BOMBAY CHAPTER: Mohile Parikh Centre for Contemporary Culture (MPC3), Bombay
March 26th , 2005
2.00 pm

VIENNA CHAPTER: Kuenstlerhaus, Vienna
May 20th, 2005
9.00 pm

BERLIN CHAPTER: House of World Cultures, Berlin
August 14th, 2005
2.00 pm

Prem Sanyas / The Light of Asia

Directors: Franz Osten and Himansu Rai
India/Germany 1925, 35mm, silent, b/w, English intertitles, Production: Emelka (Munich), Great Eastern Corporation (Delhi)

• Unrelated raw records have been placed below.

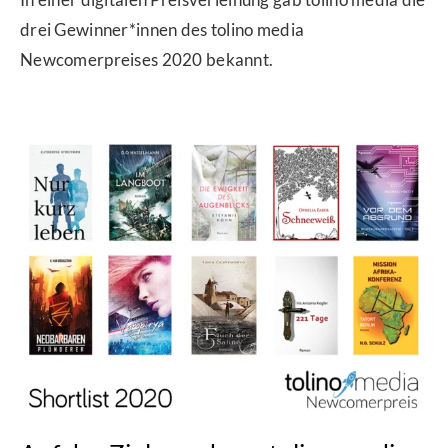
drei Gewinner*innen des tolino media
Newcomerpreises 2020 bekannt.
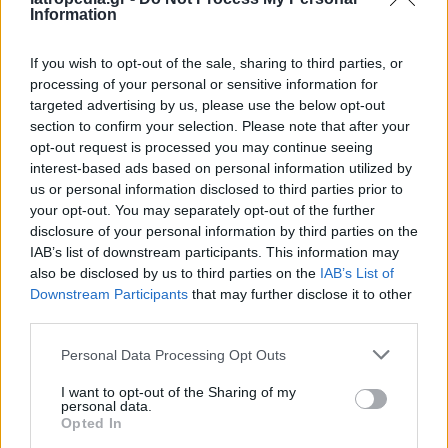
τα γόνατα και τα χέρια.
Information
http://www.livestrong.com
If you wish to opt-out of the sale, sharing to third parties, or
ΔΙΑΒΑΣΤΕ ΕΠΙΣΗΣ
processing of your personal or sensitive information for
targeted advertising by us, please use the below opt-out
Περιποίηση επιδερμίδας: Τι πρέπει να κάνετε
section to confirm your selection. Please note that after your
μετά τη γυμναστική
opt-out request is processed you may continue seeing
interest-based ads based on personal information utilized by
Δείτε πως να κάνετε φυσικό λίφτινγκ!
us or personal information disclosed to third parties prior to
your opt-out. You may separately opt-out of the further
disclosure of your personal information by third parties on the
IAB’s list of downstream participants. This information may
also be disclosed by us to third parties on the
IAB’s List of
Downstream Participants
that may further disclose it to other
third parties.
Personal Data Processing Opt Outs
I want to opt-out of the Sharing of my
personal data.
Opted In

Himansu Rai had the idea for this film: he wanted to shoot a series of films about the great world religions. ‘The light of Asia’ was going to picture the life of Buddha, another film should be based on the Oberammergau passion plays. Rai travelled to Munich and managed to win the production company ‘Emelka’ for his idea. The German side would send the director, camera man and assistant to India and provide the equipment, Himansu Rai was to play the lead and agreed to hire all other cast and raise additional funding for the project.
The script is based on an adaptation of the oriental epic ‘The light of Asia’ by Edwin Arnold, as second plot the film shows a beach in Bombay where tourists are told Gautama’s story by a white-bearded man …
Franz Osten wrote: “The task I had to respond to with my faithful crew was to make a real Indian film with purely Indian actors, buildings and original props. A few American or European film companies may sporadically have shot in India before, but their shots served nothing more than to proliferate their modern feature films starring their own actors and shot vastly in the glass house.” ‘The light of Asia’ became a huge success especially in Europe and the USA. Its semi-documentary style impressed a large audience whose interest in Buddhism had begun two years before with Hermann Hesse’s ‘Siddartha’.

Franz Osten (1876-1956) shot a number of films as chief director of the Munich production company ‘Emelka’ that were largely ignored by the critiques. That changed when he set off to India with a four-strong team from Bavaria in March 1924, and with ‘The light of Asia’ brought the first in a series of films with Indian subjects to German and European cinema.

Himansu Rai (1892-1940) film producer and actor, director of the legendary ‘Bombay talkies’ studios, the foundation of which coincided with the collaboration of him and Franz Osten (Rai is mentioned as co-director only in some versions).